Collected data entries
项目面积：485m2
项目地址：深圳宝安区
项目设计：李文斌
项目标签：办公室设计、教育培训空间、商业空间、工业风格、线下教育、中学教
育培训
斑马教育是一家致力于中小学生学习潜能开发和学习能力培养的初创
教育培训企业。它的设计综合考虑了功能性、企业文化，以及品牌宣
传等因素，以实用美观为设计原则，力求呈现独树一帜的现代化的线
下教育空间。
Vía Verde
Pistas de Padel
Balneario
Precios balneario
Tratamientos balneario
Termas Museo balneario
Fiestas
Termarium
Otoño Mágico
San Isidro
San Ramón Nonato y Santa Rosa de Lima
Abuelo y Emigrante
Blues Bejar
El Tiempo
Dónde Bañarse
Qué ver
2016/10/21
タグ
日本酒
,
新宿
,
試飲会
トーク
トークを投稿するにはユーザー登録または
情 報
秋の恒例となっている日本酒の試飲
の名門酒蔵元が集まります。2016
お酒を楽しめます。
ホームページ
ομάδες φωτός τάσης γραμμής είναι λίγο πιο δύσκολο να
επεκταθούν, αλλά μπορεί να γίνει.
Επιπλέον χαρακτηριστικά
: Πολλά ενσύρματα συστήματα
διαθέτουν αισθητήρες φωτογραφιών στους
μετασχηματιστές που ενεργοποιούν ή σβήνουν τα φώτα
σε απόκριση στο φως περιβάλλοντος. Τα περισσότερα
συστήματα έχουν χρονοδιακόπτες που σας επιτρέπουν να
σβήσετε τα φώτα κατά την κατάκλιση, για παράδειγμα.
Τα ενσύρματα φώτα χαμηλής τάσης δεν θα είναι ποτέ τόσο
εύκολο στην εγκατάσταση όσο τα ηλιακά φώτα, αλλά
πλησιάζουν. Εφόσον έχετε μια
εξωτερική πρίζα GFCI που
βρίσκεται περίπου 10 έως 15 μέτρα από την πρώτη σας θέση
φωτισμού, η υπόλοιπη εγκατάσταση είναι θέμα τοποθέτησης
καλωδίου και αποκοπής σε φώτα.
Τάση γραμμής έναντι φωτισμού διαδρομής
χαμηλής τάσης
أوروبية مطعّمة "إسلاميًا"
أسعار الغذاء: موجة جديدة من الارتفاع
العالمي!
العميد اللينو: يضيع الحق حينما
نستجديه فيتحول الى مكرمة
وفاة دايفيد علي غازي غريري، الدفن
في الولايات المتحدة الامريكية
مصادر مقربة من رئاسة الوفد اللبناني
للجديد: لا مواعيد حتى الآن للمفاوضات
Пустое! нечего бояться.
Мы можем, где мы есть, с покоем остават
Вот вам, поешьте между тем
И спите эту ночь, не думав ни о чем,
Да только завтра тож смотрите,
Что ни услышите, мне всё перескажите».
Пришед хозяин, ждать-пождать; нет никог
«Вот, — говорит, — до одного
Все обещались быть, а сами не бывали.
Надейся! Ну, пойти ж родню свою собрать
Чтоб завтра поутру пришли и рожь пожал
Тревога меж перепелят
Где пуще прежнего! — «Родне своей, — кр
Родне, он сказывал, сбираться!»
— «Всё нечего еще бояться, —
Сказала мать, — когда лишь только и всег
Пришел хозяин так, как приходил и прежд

◆ **PROBLEM TO SOLVE**: Output only the lines from the one with "πλησιάζουν. Εφόσον έχετε μια" through the last line of the entries above; please keep them exact.

◆ **EXPECTED ANSWER**:
πλησιάζουν. Εφόσον έχετε μια
εξωτερική πρίζα GFCI που
βρίσκεται περίπου 10 έως 15 μέτρα από την πρώτη σας θέση
φωτισμού, η υπόλοιπη εγκατάσταση είναι θέμα τοποθέτησης
καλωδίου και αποκοπής σε φώτα.
Τάση γραμμής έναντι φωτισμού διαδρομής
χαμηλής τάσης
أوروبية مطعّمة "إسلاميًا"
أسعار الغذاء: موجة جديدة من الارتفاع
العالمي!
العميد اللينو: يضيع الحق حينما
نستجديه فيتحول الى مكرمة
وفاة دايفيد علي غازي غريري، الدفن
في الولايات المتحدة الامريكية
مصادر مقربة من رئاسة الوفد اللبناني
للجديد: لا مواعيد حتى الآن للمفاوضات
Пустое! нечего бояться.
Мы можем, где мы есть, с покоем остават
Вот вам, поешьте между тем
И спите эту ночь, не думав ни о чем,
Да только завтра тож смотрите,
Что ни услышите, мне всё перескажите».
Пришед хозяин, ждать-пождать; нет никог
«Вот, — говорит, — до одного
Все обещались быть, а сами не бывали.
Надейся! Ну, пойти ж родню свою собрать
Чтоб завтра поутру пришли и рожь пожал
Тревога меж перепелят
Где пуще прежнего! — «Родне своей, — кр
Родне, он сказывал, сбираться!»
— «Всё нечего еще бояться, —
Сказала мать, — когда лишь только и всег
Пришел хозяин так, как приходил и прежд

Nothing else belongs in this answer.